Tim is a co-worker whom you try to avoid as much as possible. You know, Tim is that person who seems to be completely unaware of the chaos and negativity he brings to relationships. Most times, we just want to distance ourselves from someone like Tim. Other times, we need strategies to deal with him. Here are a few tips to help you deal with a toxic relationship.

Handling conflict: When conflict arises, you will be labeled the problem, not the issue at hand. The unchecked emotions that surface are so unpleasant that you leave the argument feeling drained and think, “I don’t want to do that again.” People in a toxic relationship don’t live to fight another day, they live to fight! Thus, you have to be able to stand your ground on an issue and not be distracted by all the drama. The best thing to do is minimize conflict, state the facts, and stay as calm as possible. Don’t add to the drama by escalating your emotions and trying to reason with the person.

When the difficult person is a friend or coworker, you can limit your contact or walk away when things become too tense. This is easier to do in a work setting, unless the person is your boss, and harder to do with a family member or friend.

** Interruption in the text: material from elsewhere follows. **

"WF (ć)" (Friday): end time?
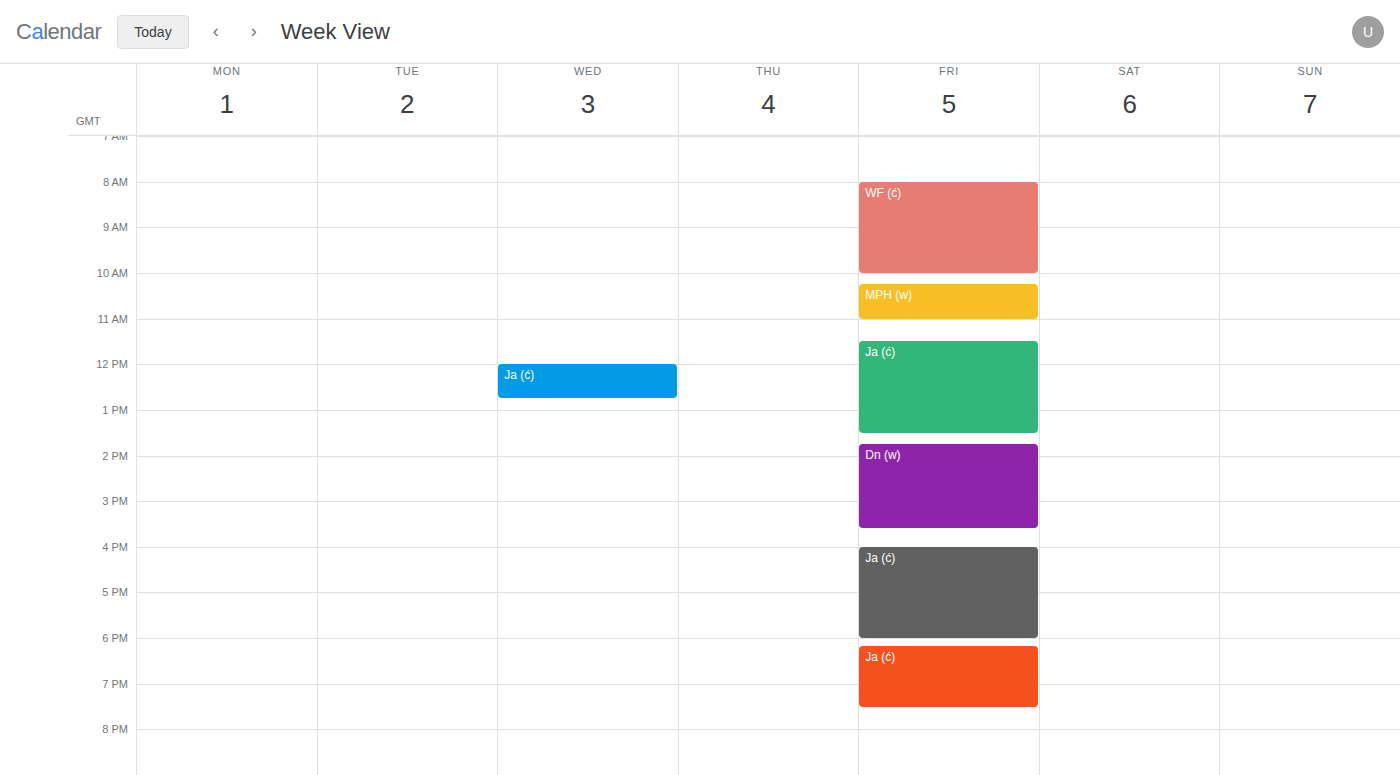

Set boundaries: Boundaries become especially important when you’re in a toxic relationship. You will be taken advantage of if your boundaries are poorly defined and you don’t assert yourself. When you set boundaries and stick to them, you control much of the chaos. The other person will try to encroach upon your boundaries, but be firm, and do not let them. One of the characteristics of a toxic relationship is that people do not take responsibility for their own actions, thoughts and emotions. This means they are going to project their problems on you or blame you. And if they don’t respect your boundaries, you will need to build a wall of protection if things get too bad. This usually means you refuse to engage them unless they respect your wishes.

Forgive but be mindful: If you are hurt in the relationship, forgive, but be smart about moving forward with the person. You don’t need to keep putting yourself in harm’s way with someone if they continue to misbehave in the relationship. Forgive and then watch how they respond in the future. Now, if the difficult person is your spouse, you need to tell them that their behavior is hurting the relationship. And while you will forgive, there needs to be change in order to grow in the relationship.

Bottom line is that you can only control your reaction in a relationship that is toxic, but that can be powerful. Set those boundaries, minimize contact and if the person in the toxic relationship is a family member, get help and support in terms of how to hold boundaries and push for change. Remember, if you change your reactions to another person, this changes the relationship.